De toda sorte, vê-se que a Lei em análise decorre de projeto de autoria dos Vereadores Jorge Abdanur Estephan e Nelson Ohno (fls. 14) e impõe ao Poder Executivo, mediante Decreto, definir o órgão competente para fiscalizar a destinação final dos resíduos de forma ambientalmente adequada e as penalidades a serem aplicadas aos que descumprirem a lei.

Por isso, é de ser acolhida a tese do vício de iniciativa.

De fato, somente ao Chefe do Poder Executivo assiste a iniciativa de leis que criem – como é o caso – obrigações e deveres para órgãos municipais (art. 47, inc. II da Constituição Estadual, de aplicação extensível aos municípios por força do art. 144 da mesma Carta).

Note-se que, instituindo uma obrigação para as pessoas físicas ou jurídicas, públicas ou privadas, que produzam resíduos oriundos da utilização de óleos e gorduras de origem vegetal ou animal, ou que produzam resíduos originários de óleos combustíveis ou lubrificantes, no Município de São José do Rio Preto, responsabilizem-se pela destinação adequada de tais resíduos, mediante procedimentos de coleta, reutilização, reciclagem, beneficiamento ou disposição final, a lei impõe à Administração o correspondente dever de fiscalizá-la. Desse modo, incide no serviço público.

Como a lei foi concebida no Poder Legislativo, a iniciativa acabou invadindo a seara da administração pública, da alçada exclusiva do Prefeito, violando sua prerrogativa de analisar a conveniência e oportunidade das providências que a lei quis determinar.

Bem por isso, a matéria somente poderia objeto de tramitação legislativa por proposta do próprio Chefe do Poder Executivo.

Ofendeu-se, igualmente, o princípio basilar da separação de poderes, pois, na dicção desse Tribunal:

“Ao Executivo haverá de caber sempre o exercício de atos que impliquem no gerir as atividades municipais. Terá, também, evidentemente, a iniciativa das leis que lhe propiciem a boa execução dos trabalhos que lhe são atribuídos. Quando a Câmara Municipal, o órgão meramente legislativo, pretende intervir na forma pela qual se dará esse gerenciamento, está a usurpar funções que são de incumbência do Prefeito” (ADIN n. 53.583-0, rel. Des. FONSECA TAVARES).

Atividade A - Por favor, devolva do trecho sobre a lei de resíduos a parte que começa em "De toda sorte, vê-se" e vai até "descumprirem a lei.", sem alterar nada.
Atividade B - Segundo o trecho sobre a lei de resíduos, por meio de quais procedimentos os produtores de resíduos devem garantir sua destinação adequada? Enumere todos.

Informações fornecidas -
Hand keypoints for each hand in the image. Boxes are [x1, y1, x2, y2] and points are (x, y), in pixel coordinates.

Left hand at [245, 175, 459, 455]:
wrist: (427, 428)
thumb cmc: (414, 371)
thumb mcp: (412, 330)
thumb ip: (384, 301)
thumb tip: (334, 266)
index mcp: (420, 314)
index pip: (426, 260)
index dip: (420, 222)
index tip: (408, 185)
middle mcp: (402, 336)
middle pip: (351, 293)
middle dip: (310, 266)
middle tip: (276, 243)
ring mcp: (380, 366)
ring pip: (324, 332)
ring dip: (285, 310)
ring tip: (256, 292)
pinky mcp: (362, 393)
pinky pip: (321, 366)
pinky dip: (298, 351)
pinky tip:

Sua solução A -
De toda sorte, vê-se que a Lei em análise decorre de projeto de autoria dos Vereadores Jorge Abdanur Estephan e Nelson Ohno (fls. 14) e impõe ao Poder Executivo, mediante Decreto, definir o órgão competente para fiscalizar a destinação final dos resíduos de forma ambientalmente adequada e as penalidades a serem aplicadas aos que descumprirem a lei.

Sua solução B -
coleta
reutilização
reciclagem
beneficiamento
disposição final